Over the last few seasons, the once close relationship between the National Football League and ESPN has soured, as the network has pursued story after story that tends toward damaging the league.
According to Sports Business Daily’s John Ourand, the NFL is miffed by ESPN’s determination to run stories that paint the NFL in a negative light. For instance, ESPN’s steady drumbeat of stories pertaining to anthem protests, concussions, domestic violence incidents, and other such stories.
As Ourand wrote:
During Super Bowl week in Minneapolis, NFL executives privately described the relationship as the worst they’ve ever seen. In particular, they pointed to stories on ESPN.com and “Outside the Lines” that they felt went out of their way to portray the NFL in a bad light.
Their complaints ranged from the number of times ESPN’s “Outside the Lines” covered the concussion issue to the number of stories from feature writers Don Van Natta and Seth Wickersham about Commissioner Roger Goodell’s salary, the league’s handling of the player protests, palace intrigue at the Patriots and the ongoing dispute between Goodell and Cowboys owner Jerry Jones.
Worse, it appears that former ESPN President John Skipper was not at all interested in trying to repair the damage done to the network’s relationship with the league:
In the past, ESPN had executives in place who could mollify the NFL. Over the past two years, though, ESPN did not. Skipper did not engage with the people who matter at the NFL, like Goodell and Brian Rolapp, executive vice president of media, sources said. Skipper, who was known to favor basketball and his relationship with Adam Silver over the NFL and its leaders, never fully engaged in the partnership. He did not socialize with or develop close ties to influential owners, like Patriots owner Robert Kraft and the Cowboys’ Jones. It seemed like the folksy Southerner had little in common with the people at the top of the NFL.
Since Skipper’s abrupt departure, his replacement, Jimmy Pitaro, has been left scrambling to try and repair the failing relationship between the two sports powerhouses.

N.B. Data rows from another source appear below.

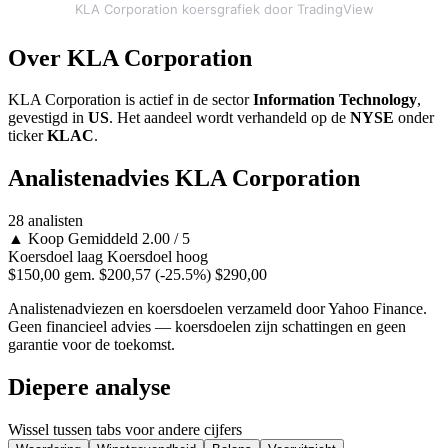
KLA Corporation koersgrafiek door TradingView
Over KLA Corporation
KLA Corporation is actief in de sector
Information Technology
,
gevestigd in
US
. Het aandeel wordt verhandeld op de
NYSE
onder
ticker
KLAC
.
Analistenadvies KLA Corporation
28 analisten
▲
Koop
Gemiddeld 2.00 / 5
Koersdoel laag
Koersdoel hoog
$150,00
gem. $200,57
(-25.5%)
$290,00
Analistenadviezen en koersdoelen verzameld door Yahoo Finance.
Geen financieel advies — koersdoelen zijn schattingen en geen
garantie voor de toekomst.
Diepere analyse
Wissel tussen tabs voor andere cijfers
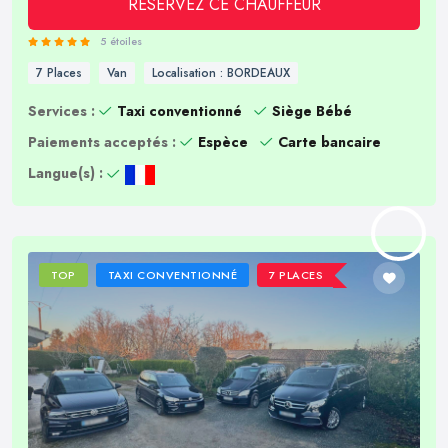
RÉSERVEZ CE CHAUFFEUR
5 étoiles
7 Places
Van
Localisation : BORDEAUX
Services :
Taxi conventionné
Siège Bébé
Paiements acceptés :
Espèce
Carte bancaire
Langue(s) :
TOP
TAXI CONVENTIONNÉ
7 PLACES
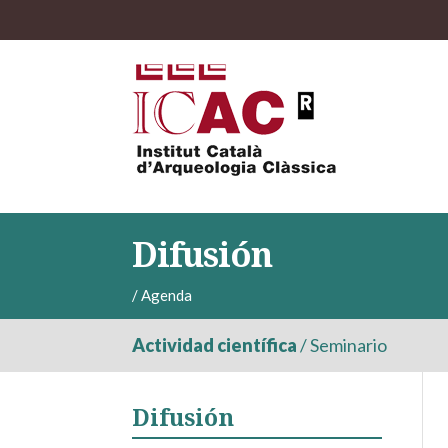
Difusión
/
Agenda
Actividad científica
/
Seminario
Difusión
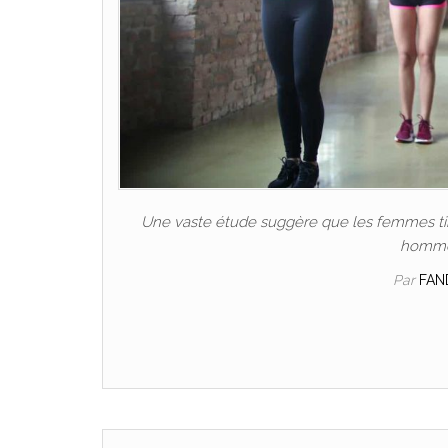
Une vaste étude suggère que les femmes tire
hommes
Par
FAN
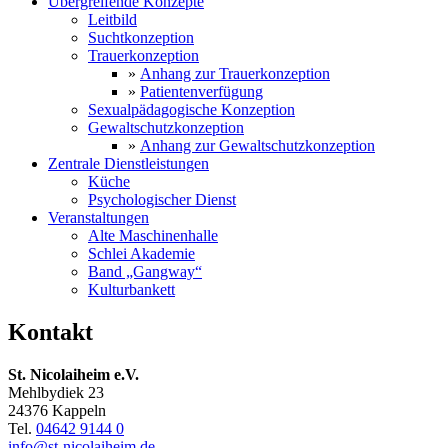
Übergreifende Konzepte
Leitbild
Suchtkonzeption
Trauerkonzeption
»
Anhang zur Trauerkonzeption
»
Patientenverfügung
Sexualpädagogische Konzeption
Gewaltschutzkonzeption
»
Anhang zur Gewaltschutzkonzeption
Zentrale Dienstleistungen
Küche
Psychologischer Dienst
Veranstaltungen
Alte Maschinenhalle
Schlei Akademie
Band „Gangway“
Kulturbankett
Kontakt
St. Nicolaiheim e.V.
Mehlbydiek 23
24376 Kappeln
Tel.
04642 9144 0
info@st-nicolaiheim.de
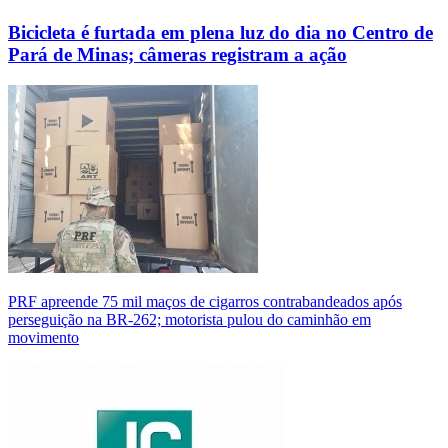
Bicicleta é furtada em plena luz do dia no Centro de
Pará de Minas; câmeras registram a ação
PRF apreende 75 mil maços de cigarros contrabandeados após
perseguição na BR-262; motorista pulou do caminhão em
movimento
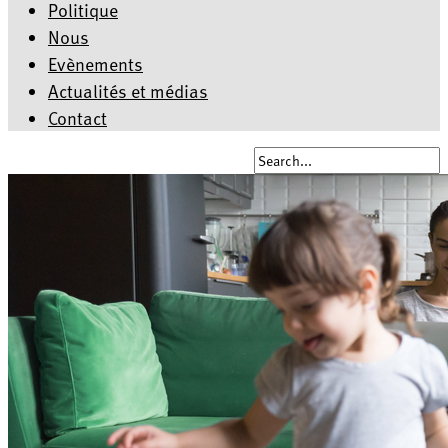
Politique
Nous
Evènements
Actualités et médias
Contact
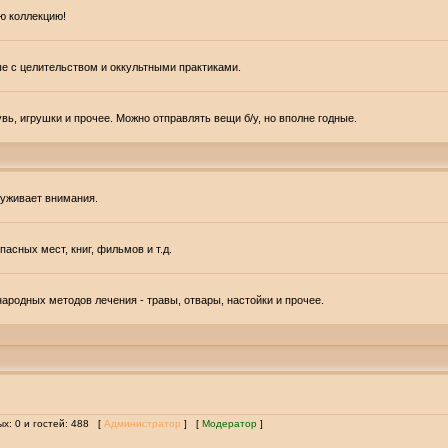
ю коллекцию!
ые с целительством и оккультными практиками.
вь, игрушки и прочее. Можно отправлять вещи б/у, но вполне годные.
луживает внимания.
асных мест, книг, фильмов и т.д.
ародных методов лечения - травы, отвары, настойки и прочее.
ых: 0 и гостей: 488 [
Администратор
] [
Модератор
]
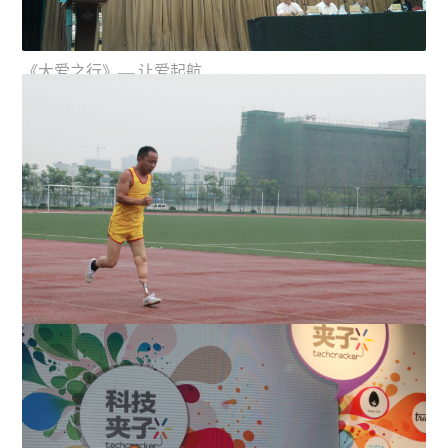
《大爱之行》— 让爱起航
李嘉诚基金会与中残联再度合作 捐资一亿支持长江新里
程计划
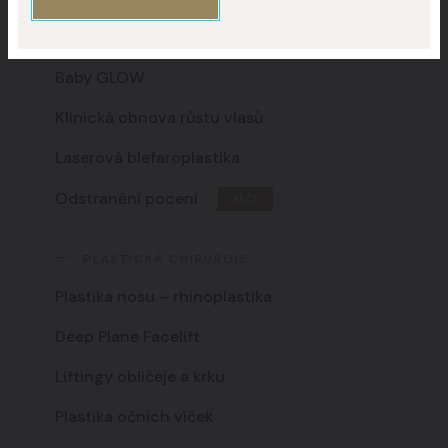
Titanium Lifting
Baby GLOW
Klinická obnova růstu vlasů
Laserová blefaroplastika
Odstranění pocení
AKCE
PLASTICKÁ CHIRURGIE
Plastika nosu – rhinoplastika
Deep Plane Facelift
Liftingy obličeje a krku
Plastika očních víček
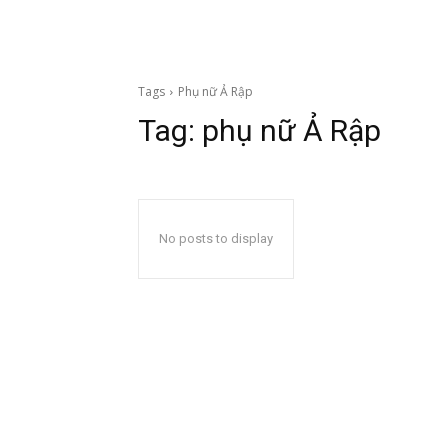
Tags
Phụ nữ Ả Rập
Tag:
phụ nữ Ả Rập
No posts to display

For its part, ESPN has been frustrated by what it considers to be a lackluster slate of Monday Night Football games stretching back over the last three years. ESPN pays nearly $2 billion a year for MNF; however, its contract with the NFL runs out after 2021.
Still, ESPN has not been sitting on its hands and has turned toward greater involvement in the NBA as well as college sports to replace its former focus on pro football. As The Big Lead reminds readers, last year it was even rumored that the network was considering not renewing its Monday Night Football contracts. That may still come to pass what with the network’s dwindling subscriber base and falling revenue.